I am trying to build Python model that could classify account names as either legitimate or gibberish. Capitalization is not important in this particular case as some legitimate account names could be comprised of all upper-case or all lower-case letters.
Disclaimer: this is just a internal research/experiment and no real action will be taken on the classifier outcome.
In my particular, there are 2 possible characteristics that can reveal an account name as suspicious, gibberish or both:
Weird/random spelling in name or name consists of purely or mostly numbers. Examples of account names that fit these criteria are: 128, 127, h4rugz4sx383a6n64hpo, tt, t66, t65, asdfds.
The name has 2 components (let's assume that no name will ever have more than 2 components) and the spelling and pronounciation of the 2 components are very similar. Examples of account names that fit these criteria are: Jala Haja, Hata Yaha, Faja Kaja.
If an account name meets both of the above criteria (i.e. 'asdfs lsdfs', '332 333') it should also be considered suspicious.
On the other hand, a legitimate account name doesn't need to have both first name and last name. They are usually names from popular languages such as Roman/Latin (i.e. Spanish, German, Portuguese, French, English), Chinese, and Japanese.
Examples of legitimate account names include (these names are made up but do reflect similar styles of legitimate account names in real world): Michael, sara, jose colmenares, Dimitar, Jose Rafael, Morgan, Eduardo Medina, Luis R. Mendez, Hikaru, SELENIA, Zhang Ming, Xuting Liu, Chen Zheng.
I've seen some slightly similar questions on Stackoverflow that asks for ways to detect gibberish texts. But those don't fit my situation because legitimate texts and words actually have meanings, whereas human names usually don't. I also want to be able to do it just based on account names and nothing else.
Right now my script takes care of finding the 2nd characteristic of suspicious account names (similar components in name) using Python's Fuzzy Wuzzy package and using 50% as the similarity threshold. The script is listed below:
from fuzzywuzzy import fuzz
from fuzzywuzzy import process
import pandas as pd
import numpy as np
accounts = pd.read_csv('dataset_with_names.csv', encoding = 'ISO-8859-1', sep=None, engine='python').replace(np.nan, 'blank', regex=True)
pd.options.mode.chained_assignment = None
accounts.columns = ['name', 'email', 'akon_id', 'acct_creation_date', 'first_time_city', 'first_time_ip', 'label']
accounts['name_simplified']=accounts['name'].str.replace('[^\w\s]','')
accounts['name_simplified']=accounts['name_simplified'].str.lower()
sim_name = []
for index, row in accounts.iterrows():
if ' ' in row['name_simplified']:
row['name_simplified']=row['name_simplified'].split()

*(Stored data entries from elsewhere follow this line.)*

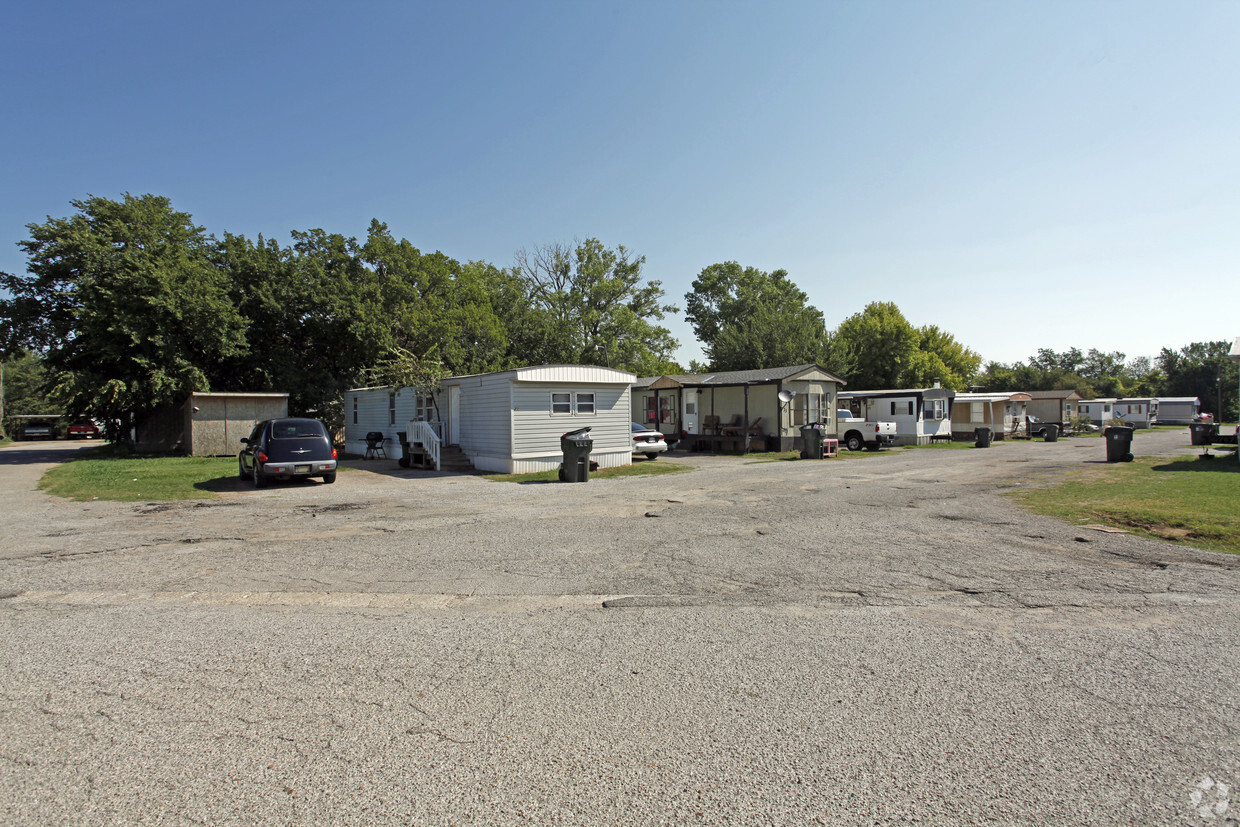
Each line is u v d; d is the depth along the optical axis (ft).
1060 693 12.53
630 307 152.15
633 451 70.90
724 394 92.02
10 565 24.08
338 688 12.91
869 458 72.43
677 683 13.09
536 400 60.54
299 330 101.55
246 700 12.38
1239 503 33.86
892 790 9.37
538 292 146.30
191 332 84.94
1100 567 22.47
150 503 41.16
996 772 9.80
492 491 46.44
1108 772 9.76
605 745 10.68
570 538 28.19
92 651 15.03
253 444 51.42
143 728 11.28
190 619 17.48
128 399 80.43
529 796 9.27
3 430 142.61
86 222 83.92
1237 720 11.35
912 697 12.40
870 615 17.46
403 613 17.93
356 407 89.71
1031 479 48.14
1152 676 13.29
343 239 104.78
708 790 9.40
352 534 29.81
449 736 10.98
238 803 9.11
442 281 111.24
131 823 8.66
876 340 155.22
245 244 99.14
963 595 19.31
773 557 24.25
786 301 187.62
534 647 15.16
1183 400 197.47
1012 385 219.20
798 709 11.93
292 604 18.89
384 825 8.64
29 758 10.31
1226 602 18.43
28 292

if len(row['name_simplified']) > 1:
#print(row['name_simplified'])
if fuzz.ratio(row['name_simplified'][0], row['name_simplified'][1]) >= 50:
sim_name.append('True')
else:
sim_name.append('False')
else:
sim_name.append('False')
else:
sim_name.append('False')
accounts['are_name_components_similar'] = sim_name
The result has been reliable for what the script was designed to do, but I also want to be able to surface gibberish account names with the 1st characteristic (weird/random spelling or name consists of purely or mostly numbers). So far I have not found a solution to that yet.
Can anyone help? Any feedback/suggestion will be greatly appreciated!